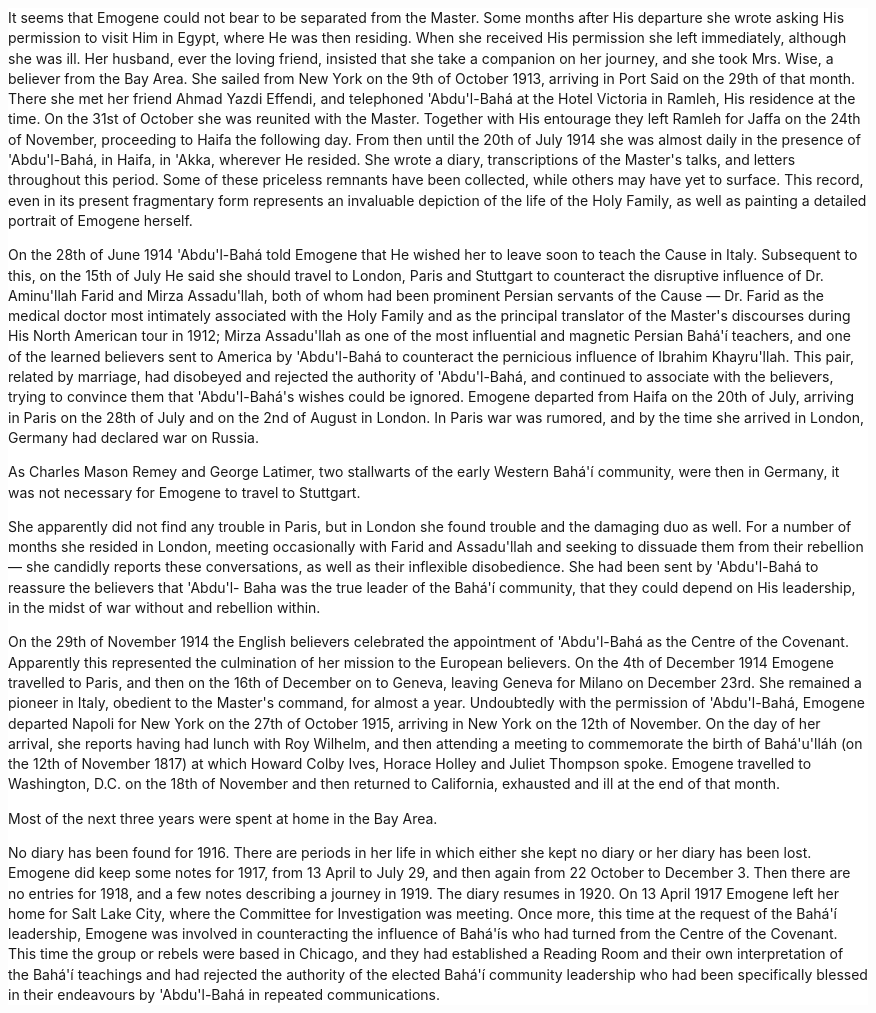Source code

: It seems that Emogene could not bear to be separated from the Master. Some months after His departure she wrote asking His permission to visit Him in Egypt, where He was then residing. When she received His permission she left immediately, although she was ill. Her husband, ever the loving friend, insisted that she take a companion on her journey, and she took Mrs. Wise, a believer from the Bay Area. She sailed from New York on the 9th of October 1913, arriving in Port Said on the 29th of that month. There she met her friend Ahmad Yazdi Effendi, and telephoned 'Abdu'l-Bahá at the Hotel Victoria in Ramleh, His residence at the time. On the 31st of October she was reunited with the Master. Together with His entourage they left Ramleh for Jaffa on the 24th of November, proceeding to Haifa the following day. From then until the 20th of July 1914 she was almost daily in the presence of 'Abdu'l-Bahá, in Haifa, in 'Akka, wherever He resided. She wrote a diary, transcriptions of the Master's talks, and letters throughout this period. Some of these priceless remnants have been collected, while others may have yet to surface. This record, even in its present fragmentary form represents an invaluable depiction of the life of the Holy Family, as well as painting a detailed portrait of Emogene herself.

On the 28th of June 1914 'Abdu'l-Bahá told Emogene that He wished her to leave soon to teach the Cause in Italy. Subsequent to this, on the 15th of July He said she should travel to London, Paris and Stuttgart to counteract the disruptive influence of Dr. Aminu'llah Farid and Mirza Assadu'llah, both of whom had been prominent Persian servants of the Cause — Dr. Farid as the medical doctor most intimately associated with the Holy Family and as the principal translator of the Master's discourses during His North American tour in 1912; Mirza Assadu'llah as one of the most influential and magnetic Persian Bahá'í teachers, and one of the learned believers sent to America by 'Abdu'l-Bahá to counteract the pernicious influence of Ibrahim Khayru'llah. This pair, related by marriage, had disobeyed and rejected the authority of 'Abdu'l-Bahá, and continued to associate with the believers, trying to convince them that 'Abdu'l-Bahá's wishes could be ignored. Emogene departed from Haifa on the 20th of July, arriving in Paris on the 28th of July and on the 2nd of August in London. In Paris war was rumored, and by the time she arrived in London, Germany had declared war on Russia.

As Charles Mason Remey and George Latimer, two stallwarts of the early Western Bahá'í community, were then in Germany, it was not necessary for Emogene to travel to Stuttgart.

She apparently did not find any trouble in Paris, but in London she found trouble and the damaging duo as well. For a number of months she resided in London, meeting occasionally with Farid and Assadu'llah and seeking to dissuade them from their rebellion — she candidly reports these conversations, as well as their inflexible disobedience. She had been sent by 'Abdu'l-Bahá to reassure the believers that 'Abdu'l- Baha was the true leader of the Bahá'í community, that they could depend on His leadership, in the midst of war without and rebellion within.

On the 29th of November 1914 the English believers celebrated the appointment of 'Abdu'l-Bahá as the Centre of the Covenant. Apparently this represented the culmination of her mission to the European believers. On the 4th of December 1914 Emogene travelled to Paris, and then on the 16th of December on to Geneva, leaving Geneva for Milano on December 23rd. She remained a pioneer in Italy, obedient to the Master's command, for almost a year. Undoubtedly with the permission of 'Abdu'l-Bahá, Emogene departed Napoli for New York on the 27th of October 1915, arriving in New York on the 12th of November. On the day of her arrival, she reports having had lunch with Roy Wilhelm, and then attending a meeting to commemorate the birth of Bahá'u'lláh (on the 12th of November 1817) at which Howard Colby Ives, Horace Holley and Juliet Thompson spoke. Emogene travelled to Washington, D.C. on the 18th of November and then returned to California, exhausted and ill at the end of that month.

Most of the next three years were spent at home in the Bay Area.

No diary has been found for 1916. There are periods in her life in which either she kept no diary or her diary has been lost. Emogene did keep some notes for 1917, from 13 April to July 29, and then again from 22 October to December 3. Then there are no entries for 1918, and a few notes describing a journey in 1919. The diary resumes in 1920. On 13 April 1917 Emogene left her home for Salt Lake City, where the Committee for Investigation was meeting. Once more, this time at the request of the Bahá'í leadership, Emogene was involved in counteracting the influence of Bahá'ís who had turned from the Centre of the Covenant. This time the group or rebels were based in Chicago, and they had established a Reading Room and their own interpretation of the Bahá'í teachings and had rejected the authority of the elected Bahá'í community leadership who had been specifically blessed in their endeavours by 'Abdu'l-Bahá in repeated communications.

____________________

- **About this task**
Identify every line above that contains the word "depend", and copy each of those lines in full.

- **Output below**
She apparently did not find any trouble in Paris, but in London she found trouble and the damaging duo as well. For a number of months she resided in London, meeting occasionally with Farid and Assadu'llah and seeking to dissuade them from their rebellion — she candidly reports these conversations, as well as their inflexible disobedience. She had been sent by 'Abdu'l-Bahá to reassure the believers that 'Abdu'l- Baha was the true leader of the Bahá'í community, that they could depend on His leadership, in the midst of war without and rebellion within.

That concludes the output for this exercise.